Document excerpt |
****************

Boost logo

Boost :

Subject: Re: [boost] Formal Review: Boost.Polygon starts today August 24, 2009
From: Thomas Klimpel (Thomas.Klimpel_at_[hidden])
Date: 2009-08-30 21:34:44


Here comes my review of Boost.Polygon.

> Please always state in your review,
> whether you think the library should be accepted as a Boost library!

Boost.Polygon should be accepted as a Boost library. However, it should not be released as a Boost library before the most important issues raised in the "What is your evaluation of the implementation?" section are addressed.

Boost.Polygon should be accepted because it is a very useful library with a good design and a sufficiently good and complete documentation.

> - What is your evaluation of the design?

The design is good.

The library is focused on a well defined problem space and states this explicitly: "The boost polygon library provides algorithms focused on manipulating planar polygon geometry data."
This is good from the design perspective of a Boost library, because it helps the potential user to quickly find out whether the library can help him with his problem at hand or not.

The library is build on the foundation of concepts for the fundamental objects of its problem space. The design of the concepts and the corresponding type system is well done. The concepts and the type system are adequate for the problem space addressed by the library, and are well explained in the documentation.

****************

Exercise requirements |
(a) Decide whether each statement agrees with the Boost.Polygon review above, answering yes or no and quoting the words of the review that settle it. (i) The reviewer wants the library released before any of the implementation issues are addressed. (ii) The reviewer calls the documentation sufficiently good and complete. (iii) The reviewer says the concepts and type system are explained in the documentation.
(b) Please continue the Boost.Polygon review from its last sentence.

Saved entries
****************

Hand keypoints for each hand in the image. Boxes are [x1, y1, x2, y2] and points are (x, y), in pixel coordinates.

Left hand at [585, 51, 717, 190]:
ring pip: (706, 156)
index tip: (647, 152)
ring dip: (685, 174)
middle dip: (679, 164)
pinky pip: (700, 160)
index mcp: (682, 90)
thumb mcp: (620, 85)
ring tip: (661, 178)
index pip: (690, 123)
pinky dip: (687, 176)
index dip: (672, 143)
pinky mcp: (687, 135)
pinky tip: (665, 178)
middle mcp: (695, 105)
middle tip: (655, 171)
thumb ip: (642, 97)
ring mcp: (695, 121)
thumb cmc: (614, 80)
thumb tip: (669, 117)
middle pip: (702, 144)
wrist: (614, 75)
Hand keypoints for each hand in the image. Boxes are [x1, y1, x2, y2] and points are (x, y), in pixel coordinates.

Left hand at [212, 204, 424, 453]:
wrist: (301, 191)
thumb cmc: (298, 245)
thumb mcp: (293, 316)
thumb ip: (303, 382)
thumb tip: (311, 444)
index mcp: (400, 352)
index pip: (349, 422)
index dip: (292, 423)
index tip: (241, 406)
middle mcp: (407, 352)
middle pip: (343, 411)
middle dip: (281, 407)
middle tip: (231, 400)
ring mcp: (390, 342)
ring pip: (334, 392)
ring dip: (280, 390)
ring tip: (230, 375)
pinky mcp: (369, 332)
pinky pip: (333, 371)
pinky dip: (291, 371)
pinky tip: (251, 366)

****************

Response list |
(a)
(i) No: "it should not be released as a Boost library before the most important issues raised in the "What is your evaluation of the implementation?" section are addressed."
(ii) Yes: "a sufficiently good and complete documentation"
(iii) Yes: "are well explained in the documentation."

(b)
However, the description of the concepts is focused on their type system. The role of the Interval concept remained a bit unexplained for me. It seems to be the 1D version of the rectangle concept, and only the rectangle concept seems to make use of the interval concept. However, at least in theory, an interval would also be the 1D version of a polygon, so I wonder why there is no Interval Set concept?

However, even so the concepts are really nice, I doubt that it was a good idea to organize the documentation and the code exclusively with respect to the concepts. The often cited "Data Structures and Algorithms" paradigm requests that both data structures and algorithms should get some attention. But since the concepts only correspond to "Data Structures", it looks as if the "Algorithms" didn't get enough attention in the documentation, and the source files implementing the concepts got overloaded with algorithms (or algorithm dispatch code).

> - What is your evaluation of the implementation?

The fundamentals of the implementation are well done. However, some work is still needed before the library is ready for release as a Boost library.

There is a huge amount of source code in Boost.Polygon. I was only able to review a fraction of it, but the code I reviewed was well readable and to the point. It would be interesting to know whether anybody but the author ever reviewed all the code in detail. However, the available (active, i.e. not commented out) unit-tests don't cover the full functionality of the code and are currently not in a form suitable for automatic regression testing. (I say this because the unit-tests successfully compiled with gcc-3.4.4, gcc-4.3.2 and msvc-9, but three of the examples from the documentation failed to compile with msvc-9, even so they successfully compiled with gcc-3.4.4 and gcc-4.3.2.)

- The unit-tests should be split into smaller files and use a nonzero exit value to indicate failure. They should be placed in libs/polygon/test.
- Failing unit-tests should not be commented out just because they fail to compile.
- The examples from the documentation should be available in libs/polygon/example. All mistakes in them (like "namespace gtl = boost::polygon; namespace gtl {...}" or "assert(gtl::extents(rect, poly)); //get bounding box of poly") should be fixed.
- The examples should also use polygons that are not rectangles. It might even be a good idea to show what happens for self-overlapping or self-intersecting polygons.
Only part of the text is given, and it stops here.